SET OF TASKS |
(1) Answer these questions using the text on IndieLisboa films:
(a) How many film suggestions does it give?
(b) In which section of the festival is I Am Trying to Remember shown?
(c) How long after the Iranian Revolution were thousands of people secretly sentenced and killed?
(2) Rewrite the text on IndieLisboa films from "Memory is fragile, but" up to and including "live the revolution!", putting "grief" in place of "sorrow".
(3) According to the text on IndieLisboa films, which three things are the suggested films built to discuss about a certain reality?

*** Opening TEXT PROVIDED ***

Memory is fragile, but cinema helps to remember. In Freedom Day, or the beginning of everything, we leave you with 5 film suggestions for this next IndieLisboa. Films that do not only preserve a certain reality, but that are built to discuss its past, present and possible future consequences. Stories of pain and sorrow, that seek to understand what will forever be unreasonable, but that remind us that in unity lies hope.
Being free has no borders. Long live the revolution!
From the International Competition, I Am Trying to Remember, by Pegah Ahangarani. An exercise of recollection of fragmented memories, built from images of the director’s family archive. A poetic narrative that starts from a first love, to gradually reveal the thousands of people secretly sentenced and killed, ten years after the Iranian Revolution. Through the eyes of a child who, without understanding what is happening, feels the absence of dear ones and suspects that something very wrong may have happened. A short film that searches for answers to a question that could not be silenced.

*** Closing TEXT PROVIDED ***
*** Opening LISTED RECORDS ***

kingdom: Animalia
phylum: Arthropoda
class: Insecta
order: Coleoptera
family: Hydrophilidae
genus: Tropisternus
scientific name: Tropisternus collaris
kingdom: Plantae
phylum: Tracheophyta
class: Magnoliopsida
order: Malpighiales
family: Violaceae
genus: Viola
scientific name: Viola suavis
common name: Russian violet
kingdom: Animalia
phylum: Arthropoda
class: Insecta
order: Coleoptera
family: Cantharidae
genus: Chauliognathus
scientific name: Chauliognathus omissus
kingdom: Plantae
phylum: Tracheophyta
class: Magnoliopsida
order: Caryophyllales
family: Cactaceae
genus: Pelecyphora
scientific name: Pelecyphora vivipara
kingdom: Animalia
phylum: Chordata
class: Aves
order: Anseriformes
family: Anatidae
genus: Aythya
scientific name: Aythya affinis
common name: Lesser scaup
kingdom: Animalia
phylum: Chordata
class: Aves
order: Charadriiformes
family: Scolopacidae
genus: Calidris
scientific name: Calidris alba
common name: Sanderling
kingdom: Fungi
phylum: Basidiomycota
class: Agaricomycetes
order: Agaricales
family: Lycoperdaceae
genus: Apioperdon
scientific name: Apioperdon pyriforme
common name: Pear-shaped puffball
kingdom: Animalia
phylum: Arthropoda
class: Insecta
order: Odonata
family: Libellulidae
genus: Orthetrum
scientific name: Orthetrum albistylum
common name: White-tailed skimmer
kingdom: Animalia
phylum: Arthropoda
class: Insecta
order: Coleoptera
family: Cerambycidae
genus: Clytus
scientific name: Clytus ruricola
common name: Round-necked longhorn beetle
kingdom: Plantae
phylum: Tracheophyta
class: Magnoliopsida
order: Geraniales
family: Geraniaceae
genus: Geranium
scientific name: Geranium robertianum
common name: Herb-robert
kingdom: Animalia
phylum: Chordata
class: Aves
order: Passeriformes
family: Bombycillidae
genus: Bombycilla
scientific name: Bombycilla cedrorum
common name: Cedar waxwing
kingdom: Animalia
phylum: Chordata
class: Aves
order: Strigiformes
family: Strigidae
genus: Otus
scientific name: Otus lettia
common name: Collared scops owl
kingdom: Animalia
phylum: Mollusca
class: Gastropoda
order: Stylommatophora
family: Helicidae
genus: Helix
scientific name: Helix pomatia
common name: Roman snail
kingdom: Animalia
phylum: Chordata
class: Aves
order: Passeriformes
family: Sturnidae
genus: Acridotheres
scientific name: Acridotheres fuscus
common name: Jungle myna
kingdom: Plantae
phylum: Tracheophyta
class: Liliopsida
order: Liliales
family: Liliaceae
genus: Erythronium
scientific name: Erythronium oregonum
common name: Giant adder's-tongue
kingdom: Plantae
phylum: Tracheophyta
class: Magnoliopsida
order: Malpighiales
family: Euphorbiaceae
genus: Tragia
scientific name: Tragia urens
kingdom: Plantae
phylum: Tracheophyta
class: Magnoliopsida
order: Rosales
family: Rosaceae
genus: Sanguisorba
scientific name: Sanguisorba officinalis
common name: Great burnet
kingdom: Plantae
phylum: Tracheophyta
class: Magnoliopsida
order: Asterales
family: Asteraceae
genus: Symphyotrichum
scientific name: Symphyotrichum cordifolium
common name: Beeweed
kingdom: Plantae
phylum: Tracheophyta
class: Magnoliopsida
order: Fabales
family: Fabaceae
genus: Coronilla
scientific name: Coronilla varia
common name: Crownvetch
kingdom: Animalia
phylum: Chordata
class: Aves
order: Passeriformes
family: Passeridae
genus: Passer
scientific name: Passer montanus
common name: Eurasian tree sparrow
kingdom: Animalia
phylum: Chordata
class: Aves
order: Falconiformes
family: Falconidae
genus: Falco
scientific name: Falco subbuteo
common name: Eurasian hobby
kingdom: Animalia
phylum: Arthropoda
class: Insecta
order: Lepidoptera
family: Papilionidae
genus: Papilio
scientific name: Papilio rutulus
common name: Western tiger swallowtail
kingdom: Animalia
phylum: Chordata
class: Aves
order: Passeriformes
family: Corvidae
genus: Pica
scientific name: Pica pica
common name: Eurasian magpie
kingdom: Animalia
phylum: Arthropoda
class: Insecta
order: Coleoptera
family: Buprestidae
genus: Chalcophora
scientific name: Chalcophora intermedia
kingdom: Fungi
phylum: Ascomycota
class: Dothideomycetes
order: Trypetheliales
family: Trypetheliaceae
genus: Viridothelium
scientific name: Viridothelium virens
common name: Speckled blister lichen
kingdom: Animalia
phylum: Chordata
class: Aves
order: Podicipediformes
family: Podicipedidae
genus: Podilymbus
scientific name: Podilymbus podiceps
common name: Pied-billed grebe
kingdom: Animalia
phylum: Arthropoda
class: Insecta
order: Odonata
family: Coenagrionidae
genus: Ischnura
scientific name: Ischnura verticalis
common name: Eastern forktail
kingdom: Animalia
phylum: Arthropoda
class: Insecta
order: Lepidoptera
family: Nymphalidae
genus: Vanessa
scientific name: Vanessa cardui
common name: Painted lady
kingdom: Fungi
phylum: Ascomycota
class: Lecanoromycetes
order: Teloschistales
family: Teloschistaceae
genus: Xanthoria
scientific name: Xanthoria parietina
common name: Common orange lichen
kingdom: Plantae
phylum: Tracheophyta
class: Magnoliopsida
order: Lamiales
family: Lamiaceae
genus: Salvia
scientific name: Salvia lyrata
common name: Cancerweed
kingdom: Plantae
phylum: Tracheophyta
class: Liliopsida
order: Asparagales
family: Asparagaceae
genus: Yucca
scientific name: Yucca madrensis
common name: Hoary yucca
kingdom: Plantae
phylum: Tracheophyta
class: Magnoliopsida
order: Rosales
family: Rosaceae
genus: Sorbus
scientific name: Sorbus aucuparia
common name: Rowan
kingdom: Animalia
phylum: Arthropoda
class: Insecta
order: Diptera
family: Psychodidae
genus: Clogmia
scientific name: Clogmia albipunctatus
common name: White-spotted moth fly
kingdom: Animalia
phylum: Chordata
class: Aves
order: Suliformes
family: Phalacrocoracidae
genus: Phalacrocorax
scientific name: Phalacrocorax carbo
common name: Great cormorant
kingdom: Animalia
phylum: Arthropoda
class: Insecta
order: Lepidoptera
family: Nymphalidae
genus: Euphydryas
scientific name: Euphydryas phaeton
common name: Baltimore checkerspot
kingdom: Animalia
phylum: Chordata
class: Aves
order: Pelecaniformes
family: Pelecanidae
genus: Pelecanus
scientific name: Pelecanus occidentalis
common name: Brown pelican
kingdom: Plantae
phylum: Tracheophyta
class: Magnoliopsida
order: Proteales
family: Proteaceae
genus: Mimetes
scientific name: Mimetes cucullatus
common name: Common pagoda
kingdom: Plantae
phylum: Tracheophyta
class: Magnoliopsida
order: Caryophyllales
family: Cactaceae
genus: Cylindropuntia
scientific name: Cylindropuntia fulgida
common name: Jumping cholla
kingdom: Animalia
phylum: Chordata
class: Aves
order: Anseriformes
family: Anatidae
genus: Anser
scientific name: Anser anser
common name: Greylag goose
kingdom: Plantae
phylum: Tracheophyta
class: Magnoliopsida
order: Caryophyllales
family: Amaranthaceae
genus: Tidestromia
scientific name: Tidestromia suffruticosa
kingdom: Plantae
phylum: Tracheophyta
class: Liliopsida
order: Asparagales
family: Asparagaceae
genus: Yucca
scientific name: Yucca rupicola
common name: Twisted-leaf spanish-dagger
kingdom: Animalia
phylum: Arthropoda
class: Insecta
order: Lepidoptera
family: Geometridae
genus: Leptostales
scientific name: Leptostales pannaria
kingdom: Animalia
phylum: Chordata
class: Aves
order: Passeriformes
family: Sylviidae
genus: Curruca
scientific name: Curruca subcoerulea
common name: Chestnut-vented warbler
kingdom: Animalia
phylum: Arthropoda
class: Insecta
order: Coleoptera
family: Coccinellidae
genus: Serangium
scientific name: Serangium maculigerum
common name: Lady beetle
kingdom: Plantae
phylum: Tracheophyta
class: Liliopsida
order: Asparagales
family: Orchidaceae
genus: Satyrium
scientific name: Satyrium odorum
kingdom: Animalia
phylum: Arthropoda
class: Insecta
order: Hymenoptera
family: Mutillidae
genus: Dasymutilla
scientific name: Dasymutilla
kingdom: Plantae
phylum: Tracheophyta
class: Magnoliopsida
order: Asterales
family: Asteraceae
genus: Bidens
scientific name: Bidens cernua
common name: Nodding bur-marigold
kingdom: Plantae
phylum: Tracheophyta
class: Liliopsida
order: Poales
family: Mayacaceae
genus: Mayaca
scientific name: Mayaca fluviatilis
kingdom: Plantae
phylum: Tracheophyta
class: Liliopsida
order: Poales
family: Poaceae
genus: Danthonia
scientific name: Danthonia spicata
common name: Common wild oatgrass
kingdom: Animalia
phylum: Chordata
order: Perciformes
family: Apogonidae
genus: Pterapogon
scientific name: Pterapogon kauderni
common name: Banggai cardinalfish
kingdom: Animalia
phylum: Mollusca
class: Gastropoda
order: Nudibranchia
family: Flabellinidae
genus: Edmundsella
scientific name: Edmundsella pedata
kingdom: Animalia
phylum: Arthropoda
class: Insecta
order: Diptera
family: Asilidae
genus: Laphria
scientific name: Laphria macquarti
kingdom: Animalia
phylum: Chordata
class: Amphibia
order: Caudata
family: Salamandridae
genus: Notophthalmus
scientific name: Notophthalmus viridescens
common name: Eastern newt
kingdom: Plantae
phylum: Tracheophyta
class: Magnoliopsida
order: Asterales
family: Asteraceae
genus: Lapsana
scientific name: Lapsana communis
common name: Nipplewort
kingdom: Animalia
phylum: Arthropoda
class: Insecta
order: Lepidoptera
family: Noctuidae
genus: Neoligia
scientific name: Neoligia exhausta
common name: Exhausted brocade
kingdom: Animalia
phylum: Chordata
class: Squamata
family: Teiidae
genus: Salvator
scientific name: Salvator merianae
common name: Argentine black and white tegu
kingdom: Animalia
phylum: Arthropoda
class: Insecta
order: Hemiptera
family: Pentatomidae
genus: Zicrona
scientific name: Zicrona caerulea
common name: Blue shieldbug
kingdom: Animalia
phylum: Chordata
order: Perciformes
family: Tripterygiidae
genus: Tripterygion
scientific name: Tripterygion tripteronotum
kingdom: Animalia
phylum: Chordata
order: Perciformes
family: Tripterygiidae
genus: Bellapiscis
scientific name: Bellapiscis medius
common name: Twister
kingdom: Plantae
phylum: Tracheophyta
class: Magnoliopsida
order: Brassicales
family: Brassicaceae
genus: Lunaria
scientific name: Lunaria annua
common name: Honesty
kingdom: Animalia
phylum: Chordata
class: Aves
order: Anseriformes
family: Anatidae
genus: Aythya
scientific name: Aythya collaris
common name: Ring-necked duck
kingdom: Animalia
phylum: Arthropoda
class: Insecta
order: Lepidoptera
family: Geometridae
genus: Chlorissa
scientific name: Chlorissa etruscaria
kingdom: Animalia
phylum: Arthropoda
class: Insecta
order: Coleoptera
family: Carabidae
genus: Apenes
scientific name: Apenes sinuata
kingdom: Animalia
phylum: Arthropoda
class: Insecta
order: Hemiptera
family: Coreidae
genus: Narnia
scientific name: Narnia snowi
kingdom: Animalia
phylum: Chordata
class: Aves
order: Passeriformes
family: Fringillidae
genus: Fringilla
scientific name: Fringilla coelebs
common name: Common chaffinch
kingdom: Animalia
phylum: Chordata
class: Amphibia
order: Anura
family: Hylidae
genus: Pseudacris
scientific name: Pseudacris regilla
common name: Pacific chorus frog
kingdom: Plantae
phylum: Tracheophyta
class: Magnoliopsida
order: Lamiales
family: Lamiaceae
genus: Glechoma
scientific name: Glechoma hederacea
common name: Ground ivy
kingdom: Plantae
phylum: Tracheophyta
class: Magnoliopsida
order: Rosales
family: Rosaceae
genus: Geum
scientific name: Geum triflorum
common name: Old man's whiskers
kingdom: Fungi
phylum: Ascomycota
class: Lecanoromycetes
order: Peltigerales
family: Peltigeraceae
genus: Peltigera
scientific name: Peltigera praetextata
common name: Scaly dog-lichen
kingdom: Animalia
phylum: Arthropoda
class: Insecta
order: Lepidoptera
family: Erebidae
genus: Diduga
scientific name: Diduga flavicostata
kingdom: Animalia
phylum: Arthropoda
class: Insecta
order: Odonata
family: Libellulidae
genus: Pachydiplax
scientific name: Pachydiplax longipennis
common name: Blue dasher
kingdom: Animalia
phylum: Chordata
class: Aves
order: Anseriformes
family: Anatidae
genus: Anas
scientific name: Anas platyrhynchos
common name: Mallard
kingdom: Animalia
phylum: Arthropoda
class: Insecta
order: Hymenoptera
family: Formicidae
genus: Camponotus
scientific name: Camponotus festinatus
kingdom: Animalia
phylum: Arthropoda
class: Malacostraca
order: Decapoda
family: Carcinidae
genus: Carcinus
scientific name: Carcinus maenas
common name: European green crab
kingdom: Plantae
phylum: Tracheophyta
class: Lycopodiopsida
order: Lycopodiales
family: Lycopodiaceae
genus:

*** Closing LISTED RECORDS ***

SOLUTIONS TO EACH TASK |
(1)
(a) 5
(b) The International Competition
(c) Ten years

(2)
Memory is fragile, but cinema helps to remember. In Freedom Day, or the beginning of everything, we leave you with 5 film suggestions for this next IndieLisboa. Films that do not only preserve a certain reality, but that are built to discuss its past, present and possible future consequences. Stories of pain and grief, that seek to understand what will forever be unreasonable, but that remind us that in unity lies hope.
Being free has no borders. Long live the revolution!

(3)
- Its past
- Its present
- Its possible future consequences